Harlan laughed wryly as he zipped up and buttoned his pants. "You have any idea how many bets that’d settle if you both dated?" He blew a quiet raspberry that made the damp hair that hung in front of his forehead bounce slightly. "Eh, you’re a handful. Warren wouldn’t know what to do with you," he added before taking a second to give his teeth a bit more of a proper brushing.

Charlotte gasped so loudly it echoed through the cabin, her hand flying dramatically to her chest as though Harlan had just delivered the cruelest insult imaginable.
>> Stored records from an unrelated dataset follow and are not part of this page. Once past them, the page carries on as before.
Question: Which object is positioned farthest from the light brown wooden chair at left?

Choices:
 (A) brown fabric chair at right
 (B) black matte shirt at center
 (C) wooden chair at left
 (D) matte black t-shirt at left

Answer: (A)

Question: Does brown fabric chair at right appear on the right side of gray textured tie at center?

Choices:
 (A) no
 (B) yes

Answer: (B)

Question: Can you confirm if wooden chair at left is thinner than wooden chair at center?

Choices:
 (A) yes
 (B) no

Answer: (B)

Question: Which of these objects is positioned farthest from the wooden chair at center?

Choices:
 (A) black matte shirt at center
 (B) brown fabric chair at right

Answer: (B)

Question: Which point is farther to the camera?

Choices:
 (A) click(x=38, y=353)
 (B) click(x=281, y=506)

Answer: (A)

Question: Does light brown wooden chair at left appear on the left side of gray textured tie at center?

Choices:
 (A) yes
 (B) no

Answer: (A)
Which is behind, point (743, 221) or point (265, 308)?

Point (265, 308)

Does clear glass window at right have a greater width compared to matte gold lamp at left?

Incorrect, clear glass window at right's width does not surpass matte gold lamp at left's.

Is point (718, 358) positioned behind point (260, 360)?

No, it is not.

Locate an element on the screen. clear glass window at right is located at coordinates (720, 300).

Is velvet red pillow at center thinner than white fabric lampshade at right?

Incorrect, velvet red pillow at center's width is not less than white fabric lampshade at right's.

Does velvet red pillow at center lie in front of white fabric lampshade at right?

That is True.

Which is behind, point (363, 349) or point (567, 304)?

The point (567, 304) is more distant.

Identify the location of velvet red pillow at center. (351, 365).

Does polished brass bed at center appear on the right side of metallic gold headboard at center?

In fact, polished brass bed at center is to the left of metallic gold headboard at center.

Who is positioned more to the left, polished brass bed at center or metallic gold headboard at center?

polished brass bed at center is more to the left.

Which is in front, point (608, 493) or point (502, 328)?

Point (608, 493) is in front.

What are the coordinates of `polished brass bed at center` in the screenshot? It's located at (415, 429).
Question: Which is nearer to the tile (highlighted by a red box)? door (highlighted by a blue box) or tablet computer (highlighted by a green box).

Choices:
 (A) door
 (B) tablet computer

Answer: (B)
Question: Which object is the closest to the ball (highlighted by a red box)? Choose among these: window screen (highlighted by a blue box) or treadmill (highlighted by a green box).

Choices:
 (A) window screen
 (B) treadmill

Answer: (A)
The couch cushions shifted beneath her as she sat upright, dark curls bouncing around her shoulders while indignation flooded across her face in exaggerated waves. Somewhere between offended and amused, she looked like she was seconds away from filing a formal complaint.

"I'm not a handful!" she called toward the bedroom, scandalized. "Stop being dramatic!" Her brows knit together as she pointed accusingly in the general direction of his voice. "I am delightful. Easygoing, even." As if to prove her point, she threw her hair over her shoulder and attempted to look as easy going as possible. The effect was lost on him, as he was in a different room, but it was the thought that counted. "And for the record, Warren's the handful. I just happen to be standing nearby when his bad ideas occur."

Harlan snorted around his toothbrush and rolled his eyes. "Yeah, ok."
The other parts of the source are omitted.